Jack peered at the figure in the photo. “He looks a little overwhelmed.”

“You’d be too, faced with almost two hundred thousand fragments of manuscript. Overwhelmed, but overjoyed. It became his life’s work at Cambridge, where as you know the Geniza archive is one of the university’s prized collections, studied by scholars of Jewish history from around the world.”

Jack looked at her shrewdly. “I thought the Geniza chamber had been completely emptied. What exactly are you doing here, Maria?”

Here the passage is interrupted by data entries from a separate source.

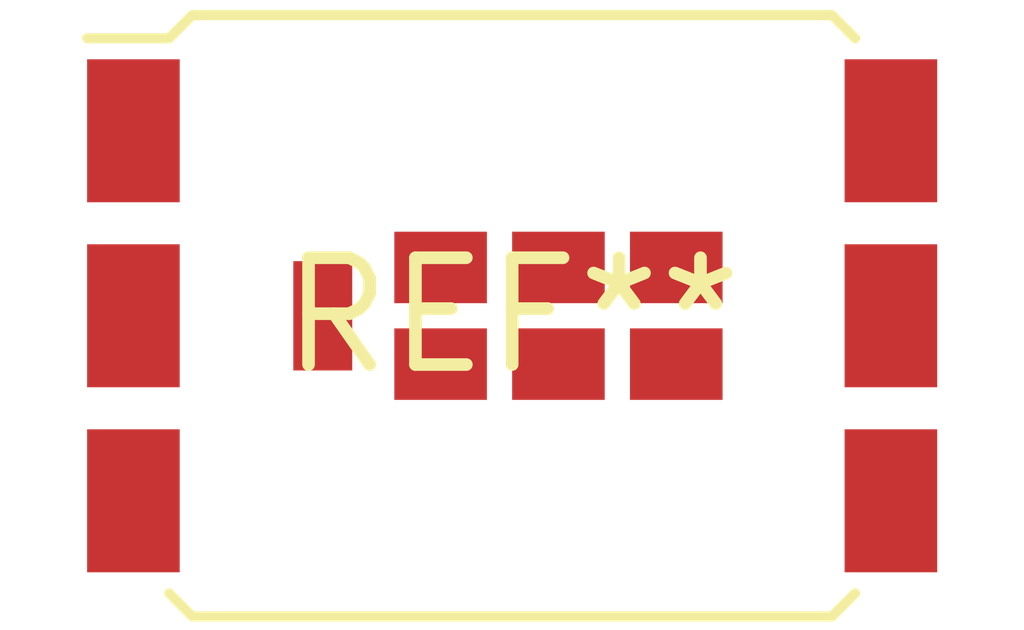
<source format=kicad_pcb>
(kicad_pcb (version 20240108) (generator pcbnew)

  (general
    (thickness 1.6)
  )

  (paper "A4")
  (layers
    (0 "F.Cu" signal)
    (31 "B.Cu" signal)
    (32 "B.Adhes" user "B.Adhesive")
    (33 "F.Adhes" user "F.Adhesive")
    (34 "B.Paste" user)
    (35 "F.Paste" user)
    (36 "B.SilkS" user "B.Silkscreen")
    (37 "F.SilkS" user "F.Silkscreen")
    (38 "B.Mask" user)
    (39 "F.Mask" user)
    (40 "Dwgs.User" user "User.Drawings")
    (41 "Cmts.User" user "User.Comments")
    (42 "Eco1.User" user "User.Eco1")
    (43 "Eco2.User" user "User.Eco2")
    (44 "Edge.Cuts" user)
    (45 "Margin" user)
    (46 "B.CrtYd" user "B.Courtyard")
    (47 "F.CrtYd" user "F.Courtyard")
    (48 "B.Fab" user)
    (49 "F.Fab" user)
    (50 "User.1" user)
    (51 "User.2" user)
    (52 "User.3" user)
    (53 "User.4" user)
    (54 "User.5" user)
    (55 "User.6" user)
    (56 "User.7" user)
    (57 "User.8" user)
    (58 "User.9" user)
  )

  (setup
    (pad_to_mask_clearance 0)
    (pcbplotparams
      (layerselection 0x00010fc_ffffffff)
      (plot_on_all_layers_selection 0x0000000_00000000)
      (disableapertmacros false)
      (usegerberextensions false)
      (usegerberattributes false)
      (usegerberadvancedattributes false)
      (creategerberjobfile false)
      (dashed_line_dash_ratio 12.000000)
      (dashed_line_gap_ratio 3.000000)
      (svgprecision 4)
      (plotframeref false)
      (viasonmask false)
      (mode 1)
      (useauxorigin false)
      (hpglpennumber 1)
      (hpglpenspeed 20)
      (hpglpendiameter 15.000000)
      (dxfpolygonmode false)
      (dxfimperialunits false)
      (dxfusepcbnewfont false)
      (psnegative false)
      (psa4output false)
      (plotreference false)
      (plotvalue false)
      (plotinvisibletext false)
      (sketchpadsonfab false)
      (subtractmaskfromsilk false)
      (outputformat 1)
      (mirror false)
      (drillshape 1)
      (scaleselection 1)
      (outputdirectory "")
    )
  )

  (net 0 "")

  (footprint "DirectFET_L6" (layer "F.Cu") (at 0 0))

)

</source>
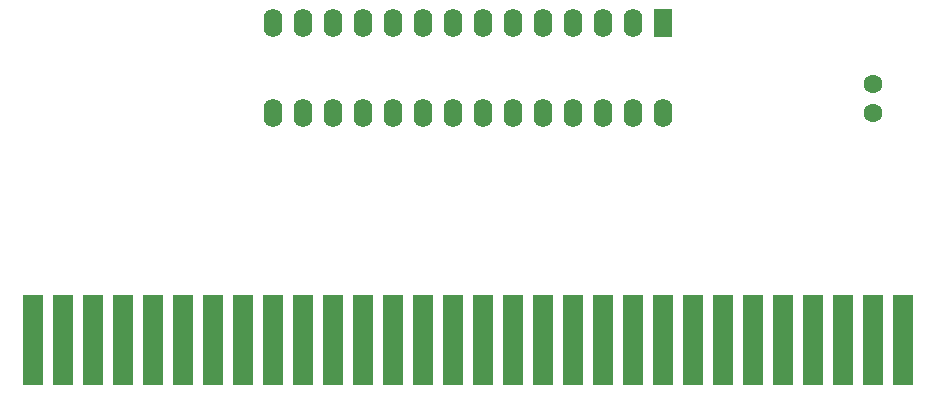
<source format=gbr>
%TF.GenerationSoftware,KiCad,Pcbnew,7.0.3*%
%TF.CreationDate,2023-05-28T21:58:01+08:00*%
%TF.ProjectId,CartdrigeDev,43617274-6472-4696-9765-4465762e6b69,rev?*%
%TF.SameCoordinates,Original*%
%TF.FileFunction,Soldermask,Bot*%
%TF.FilePolarity,Negative*%
%FSLAX46Y46*%
G04 Gerber Fmt 4.6, Leading zero omitted, Abs format (unit mm)*
G04 Created by KiCad (PCBNEW 7.0.3) date 2023-05-28 21:58:01*
%MOMM*%
%LPD*%
G01*
G04 APERTURE LIST*
%ADD10C,1.600000*%
%ADD11R,1.780000X7.620000*%
%ADD12R,1.600000X2.400000*%
%ADD13O,1.600000X2.400000*%
G04 APERTURE END LIST*
D10*
%TO.C,C1*%
X146050000Y-72517000D03*
X146050000Y-70017000D03*
%TD*%
D11*
%TO.C,J2*%
X148590000Y-91694000D03*
X146050000Y-91694000D03*
X143510000Y-91694000D03*
X140970000Y-91694000D03*
X138430000Y-91694000D03*
X135890000Y-91694000D03*
X133350000Y-91694000D03*
X130810000Y-91694000D03*
X128270000Y-91694000D03*
X125730000Y-91694000D03*
X123190000Y-91694000D03*
X120650000Y-91694000D03*
X118110000Y-91694000D03*
X115570000Y-91694000D03*
X113030000Y-91694000D03*
X110490000Y-91694000D03*
X107950000Y-91694000D03*
X105410000Y-91694000D03*
X102870000Y-91694000D03*
X100330000Y-91694000D03*
X97790000Y-91694000D03*
X95250000Y-91694000D03*
X92710000Y-91694000D03*
X90170000Y-91694000D03*
X87630000Y-91694000D03*
X85090000Y-91694000D03*
X82550000Y-91694000D03*
X80010000Y-91694000D03*
X77470000Y-91694000D03*
X74930000Y-91694000D03*
%TD*%
D12*
%TO.C,U1*%
X128270000Y-64897000D03*
D13*
X125730000Y-64897000D03*
X123190000Y-64897000D03*
X120650000Y-64897000D03*
X118110000Y-64897000D03*
X115570000Y-64897000D03*
X113030000Y-64897000D03*
X110490000Y-64897000D03*
X107950000Y-64897000D03*
X105410000Y-64897000D03*
X102870000Y-64897000D03*
X100330000Y-64897000D03*
X97790000Y-64897000D03*
X95250000Y-64897000D03*
X95250000Y-72517000D03*
X97790000Y-72517000D03*
X100330000Y-72517000D03*
X102870000Y-72517000D03*
X105410000Y-72517000D03*
X107950000Y-72517000D03*
X110490000Y-72517000D03*
X113030000Y-72517000D03*
X115570000Y-72517000D03*
X118110000Y-72517000D03*
X120650000Y-72517000D03*
X123190000Y-72517000D03*
X125730000Y-72517000D03*
X128270000Y-72517000D03*
%TD*%
M02*

</source>
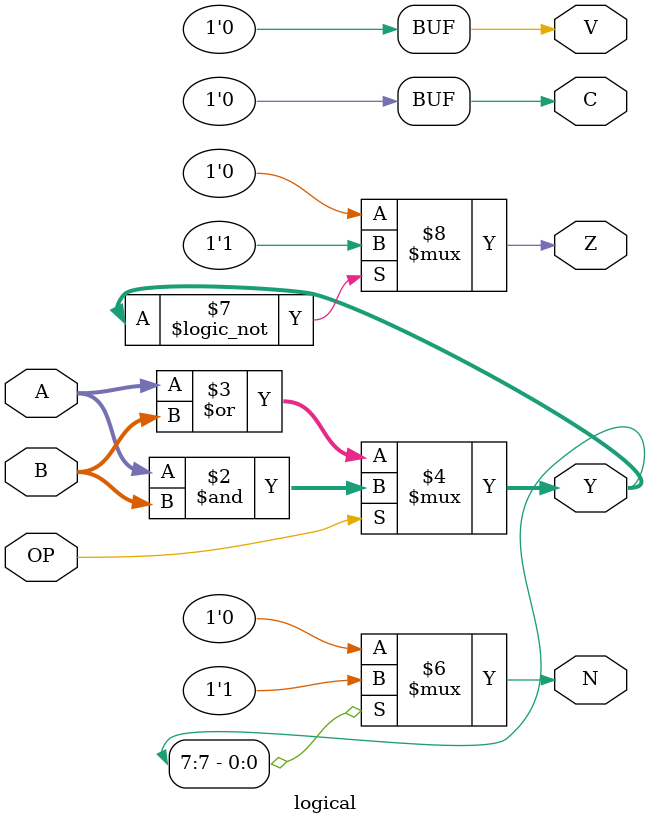
<source format=v>
module logical(A,B,OP,Y,C,V,N,Z); // add all inputs and outputs inside parentheses

  // inputs
  input [7:0] A; //A input, 8 bits wide
  input [7:0] B; //B input, 8 bits wide
  input OP; //1 bit input, tells the logical reg to do OR or AND logic
  //if OP is 0, we do OR
  //OP==1, we do AND
  
  // outputs
  output [7:0] Y;
  output C;
  output V;
  output N;
  output Z;
 
  // reg and internal variable definitions
	
  
  assign Y= (OP==1'b1) ? A&B : A|B;
  assign C=  1'b0;
  assign V= 1'b0;
  assign N= (Y[7]==1'b1) ? 1'b1:1'b0;
  assign Z= (Y==8'b00000000) ? 1'b1:1'b0;
  
endmodule
</source>
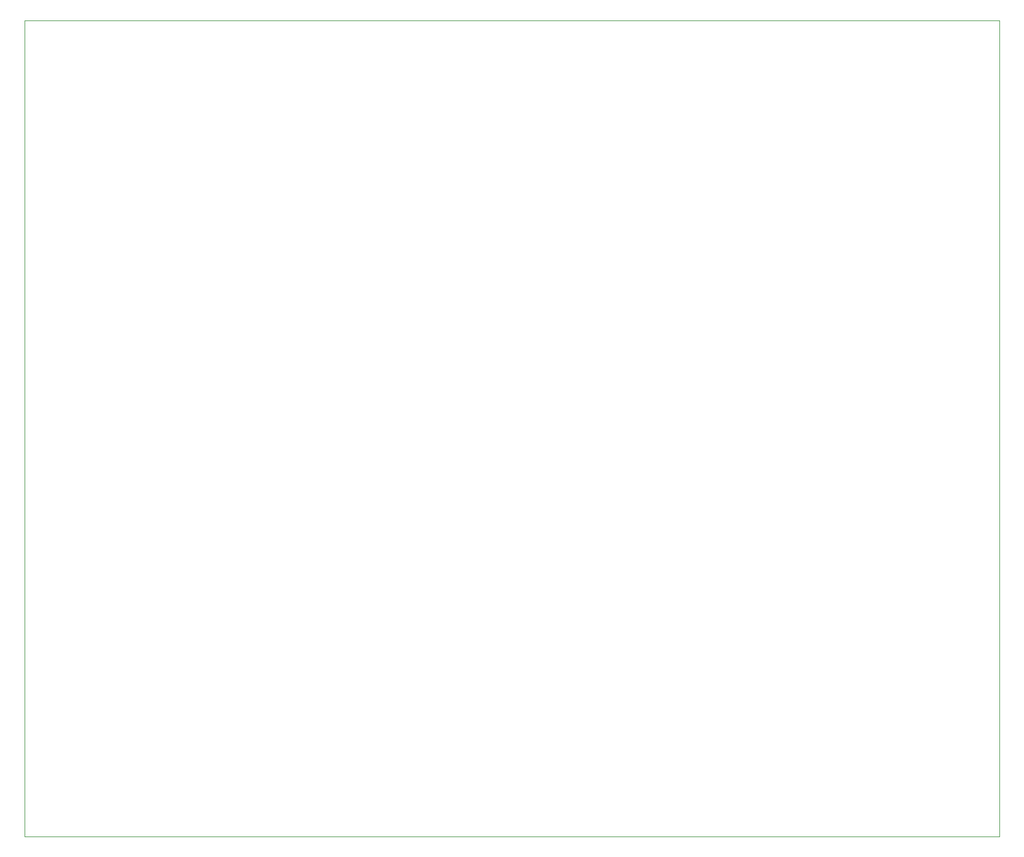
<source format=gbr>
G04 #@! TF.GenerationSoftware,KiCad,Pcbnew,(5.1.2)-2*
G04 #@! TF.CreationDate,2019-07-10T18:17:04-03:00*
G04 #@! TF.ProjectId,kicad_ampli,6b696361-645f-4616-9d70-6c692e6b6963,rev?*
G04 #@! TF.SameCoordinates,Original*
G04 #@! TF.FileFunction,Profile,NP*
%FSLAX46Y46*%
G04 Gerber Fmt 4.6, Leading zero omitted, Abs format (unit mm)*
G04 Created by KiCad (PCBNEW (5.1.2)-2) date 2019-07-10 18:17:04*
%MOMM*%
%LPD*%
G04 APERTURE LIST*
%ADD10C,0.050000*%
G04 APERTURE END LIST*
D10*
X41910000Y-26670000D02*
X41910000Y-144780000D01*
X182880000Y-26670000D02*
X41910000Y-26670000D01*
X182880000Y-144780000D02*
X182880000Y-26670000D01*
X41910000Y-144780000D02*
X182880000Y-144780000D01*
M02*

</source>
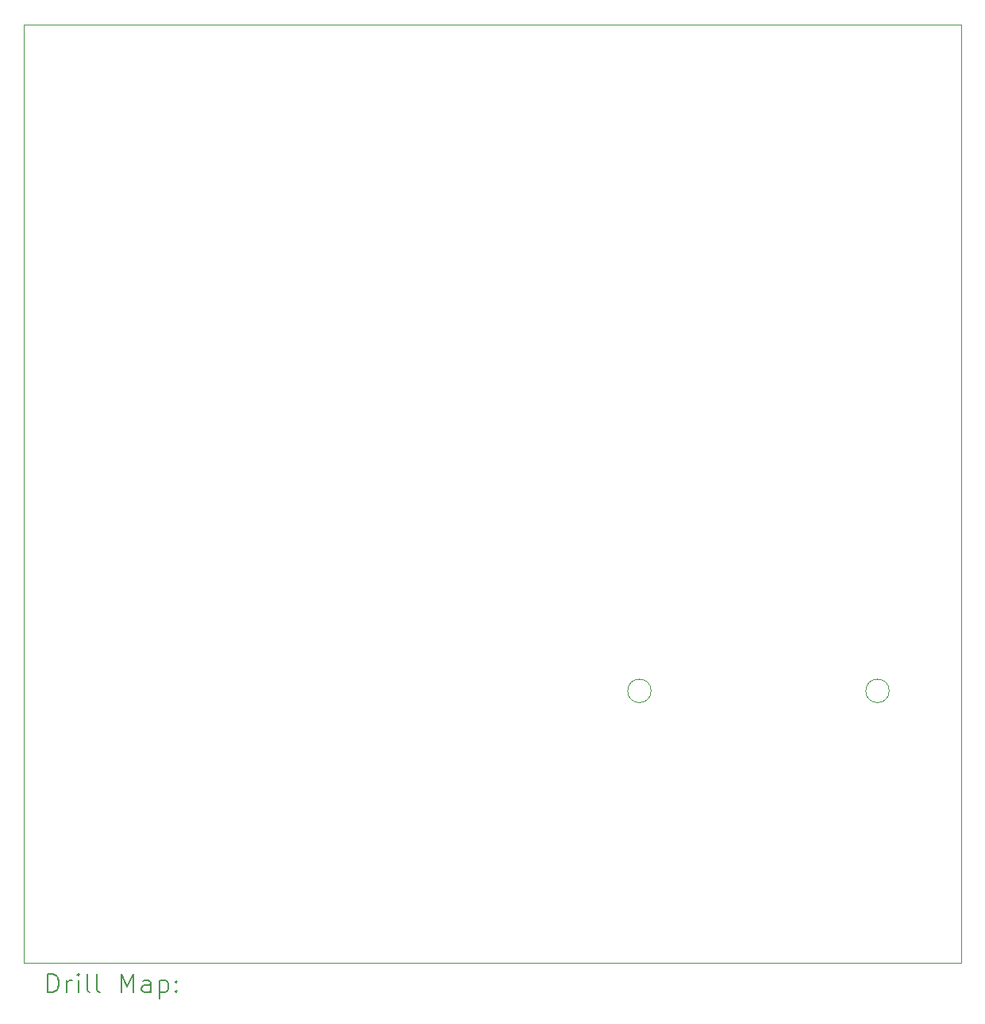
<source format=gbr>
%TF.GenerationSoftware,KiCad,Pcbnew,8.0.8*%
%TF.CreationDate,2025-02-28T08:34:14-05:00*%
%TF.ProjectId,VWS_SDR,5657535f-5344-4522-9e6b-696361645f70,rev?*%
%TF.SameCoordinates,Original*%
%TF.FileFunction,Drillmap*%
%TF.FilePolarity,Positive*%
%FSLAX45Y45*%
G04 Gerber Fmt 4.5, Leading zero omitted, Abs format (unit mm)*
G04 Created by KiCad (PCBNEW 8.0.8) date 2025-02-28 08:34:14*
%MOMM*%
%LPD*%
G01*
G04 APERTURE LIST*
%ADD10C,0.050000*%
%ADD11C,0.120000*%
%ADD12C,0.200000*%
G04 APERTURE END LIST*
D10*
X8400000Y-3950000D02*
X18400000Y-3950000D01*
X18400000Y-13950000D01*
X8400000Y-13950000D01*
X8400000Y-3950000D01*
D11*
X15093000Y-11050000D02*
G75*
G02*
X14843000Y-11050000I-125000J0D01*
G01*
X14843000Y-11050000D02*
G75*
G02*
X15093000Y-11050000I125000J0D01*
G01*
X17633000Y-11050000D02*
G75*
G02*
X17383000Y-11050000I-125000J0D01*
G01*
X17383000Y-11050000D02*
G75*
G02*
X17633000Y-11050000I125000J0D01*
G01*
D12*
X8658277Y-14263984D02*
X8658277Y-14063984D01*
X8658277Y-14063984D02*
X8705896Y-14063984D01*
X8705896Y-14063984D02*
X8734467Y-14073508D01*
X8734467Y-14073508D02*
X8753515Y-14092555D01*
X8753515Y-14092555D02*
X8763039Y-14111603D01*
X8763039Y-14111603D02*
X8772563Y-14149698D01*
X8772563Y-14149698D02*
X8772563Y-14178269D01*
X8772563Y-14178269D02*
X8763039Y-14216365D01*
X8763039Y-14216365D02*
X8753515Y-14235412D01*
X8753515Y-14235412D02*
X8734467Y-14254460D01*
X8734467Y-14254460D02*
X8705896Y-14263984D01*
X8705896Y-14263984D02*
X8658277Y-14263984D01*
X8858277Y-14263984D02*
X8858277Y-14130650D01*
X8858277Y-14168746D02*
X8867801Y-14149698D01*
X8867801Y-14149698D02*
X8877324Y-14140174D01*
X8877324Y-14140174D02*
X8896372Y-14130650D01*
X8896372Y-14130650D02*
X8915420Y-14130650D01*
X8982086Y-14263984D02*
X8982086Y-14130650D01*
X8982086Y-14063984D02*
X8972563Y-14073508D01*
X8972563Y-14073508D02*
X8982086Y-14083031D01*
X8982086Y-14083031D02*
X8991610Y-14073508D01*
X8991610Y-14073508D02*
X8982086Y-14063984D01*
X8982086Y-14063984D02*
X8982086Y-14083031D01*
X9105896Y-14263984D02*
X9086848Y-14254460D01*
X9086848Y-14254460D02*
X9077324Y-14235412D01*
X9077324Y-14235412D02*
X9077324Y-14063984D01*
X9210658Y-14263984D02*
X9191610Y-14254460D01*
X9191610Y-14254460D02*
X9182086Y-14235412D01*
X9182086Y-14235412D02*
X9182086Y-14063984D01*
X9439229Y-14263984D02*
X9439229Y-14063984D01*
X9439229Y-14063984D02*
X9505896Y-14206841D01*
X9505896Y-14206841D02*
X9572563Y-14063984D01*
X9572563Y-14063984D02*
X9572563Y-14263984D01*
X9753515Y-14263984D02*
X9753515Y-14159222D01*
X9753515Y-14159222D02*
X9743991Y-14140174D01*
X9743991Y-14140174D02*
X9724944Y-14130650D01*
X9724944Y-14130650D02*
X9686848Y-14130650D01*
X9686848Y-14130650D02*
X9667801Y-14140174D01*
X9753515Y-14254460D02*
X9734467Y-14263984D01*
X9734467Y-14263984D02*
X9686848Y-14263984D01*
X9686848Y-14263984D02*
X9667801Y-14254460D01*
X9667801Y-14254460D02*
X9658277Y-14235412D01*
X9658277Y-14235412D02*
X9658277Y-14216365D01*
X9658277Y-14216365D02*
X9667801Y-14197317D01*
X9667801Y-14197317D02*
X9686848Y-14187793D01*
X9686848Y-14187793D02*
X9734467Y-14187793D01*
X9734467Y-14187793D02*
X9753515Y-14178269D01*
X9848753Y-14130650D02*
X9848753Y-14330650D01*
X9848753Y-14140174D02*
X9867801Y-14130650D01*
X9867801Y-14130650D02*
X9905896Y-14130650D01*
X9905896Y-14130650D02*
X9924944Y-14140174D01*
X9924944Y-14140174D02*
X9934467Y-14149698D01*
X9934467Y-14149698D02*
X9943991Y-14168746D01*
X9943991Y-14168746D02*
X9943991Y-14225888D01*
X9943991Y-14225888D02*
X9934467Y-14244936D01*
X9934467Y-14244936D02*
X9924944Y-14254460D01*
X9924944Y-14254460D02*
X9905896Y-14263984D01*
X9905896Y-14263984D02*
X9867801Y-14263984D01*
X9867801Y-14263984D02*
X9848753Y-14254460D01*
X10029705Y-14244936D02*
X10039229Y-14254460D01*
X10039229Y-14254460D02*
X10029705Y-14263984D01*
X10029705Y-14263984D02*
X10020182Y-14254460D01*
X10020182Y-14254460D02*
X10029705Y-14244936D01*
X10029705Y-14244936D02*
X10029705Y-14263984D01*
X10029705Y-14140174D02*
X10039229Y-14149698D01*
X10039229Y-14149698D02*
X10029705Y-14159222D01*
X10029705Y-14159222D02*
X10020182Y-14149698D01*
X10020182Y-14149698D02*
X10029705Y-14140174D01*
X10029705Y-14140174D02*
X10029705Y-14159222D01*
M02*

</source>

She glanced at Aysha. “Put it this way. One thing I learned years ago from your husband, Aysha, before you’d even met him. When I was a student I worked on one of Maurice’s projects in the Valley of the Kings. I was collecting papyrus debris still lying in a storage chamber that had not only been robbed in antiquity but also cleared out by Howard Carter’s team in the lead-up to the discovery of Tut’s tomb. That is, never assume that earlier archaeologists have picked up everything.”

“Go on,” Jack said.

“Do you remember our project in England a few years ago at Hereford Cathedral, where Jeremy and I found the Vinland map showing Viking exploration in the Americas? Everyone thought the famous chained library contained all there was to be found in the cathedral, but then we discovered that sealed-up stairwell with its trove of manuscripts.” She reached over and tapped the wall beside the desk below the opening, producing a hollow sound that evidently came from the Geniza chamber beyond. “It’s what Jeremy and I always tell our new students at the institute. Never forget to tap the walls. Sahirah al-Hadeen, one of Aysha’s friends who’s studying the architecture of the synagogue, a graduate student who spent a term with us in Oxford, got into the chamber and did what I just did, on the opposite wall that forms the exterior of the synagogue. As soon as she realized that there was some kind of space beyond, she contacted Aysha and then me.”